Since Yacc turned grammars into finite state machines, the original code
that Yacc generated consisted largely of tests of an input token followed
by a goto to the next state.  Yes, B (and C) had a goto statement...  But
there had been a lot written about how harmful gotos were, and Dennis had
taken this talk seriously.  The compiler would let you use gotos, but at
most ten of them!  That didn't allow for very complicated grammars...   So
the code generator was rewritten to use switch statements...
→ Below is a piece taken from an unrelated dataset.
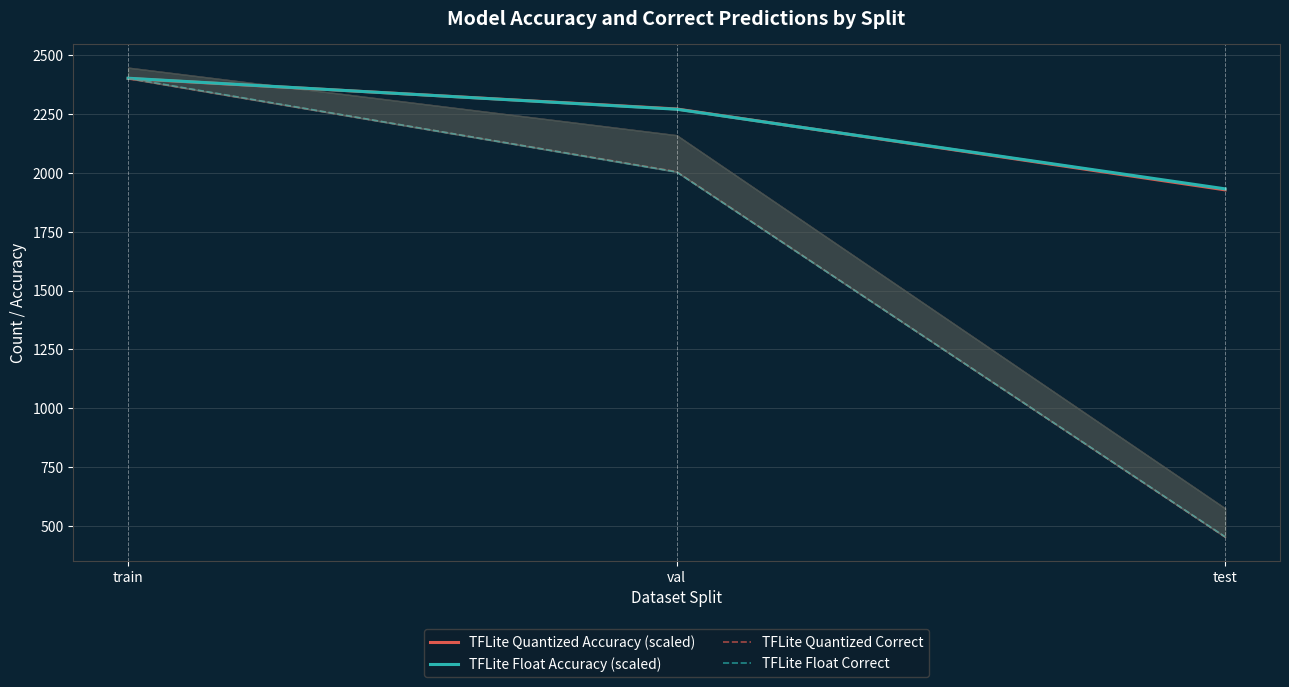

Between train and val, which series saw the biggest shift?

TFLite Float Correct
In many ways, the Honeywell B compiler was better than the Unix one.  B,
like its ancestor BCPL, was really designed for a word-addressed
architecture.  There was an assumption that to move to the next element of
a vector of integers, you just added 1 to the address.  The Honeywell was
a word addressed machine, but the PDP-11 was byte addressed, and B had to
do some very strange hacks to turn machine pointers into integers and back
to addresses...  This need to have pointers to objects of different sizes
was one of the major motivations for moving from B to C -- type checking
was not much of a factor at all, and in fact encountered quite a bit of
resistance at first...

The short file names supported in the early days actually discouraged the
use of suffixes.  The use of .h for header files came later, and the early
Yacc header files had no suffixes.  Similarly, Yacc didn't care whether
its input was .y or not.  The explosion of these extensions really came
later, with Make and longer file names.

> I've been thinking more about early yacc.
>
> It's not mentioned explicitly but I'm wondering if early Yacc's output
> (say in Unix version 3) was in B language since it was written in B
> language? It seems logical but I can't back up this assertion as
> there's no executable or source code that I can find. I assume there
> had to be some sort of B language compiler at some point but the
> hybrid v1/v2 unix I've looked at doesn't have it.
>
> And I'm still wondering what yacc was used for in the Unix v5 era.
> There's no *.y at all, e.g. no expr and no bc. I still have some hopes
> of modifying bc to run on Unix v5, or at least getting some simple
> yacc program to work under the v5 version.
>
> Mark
>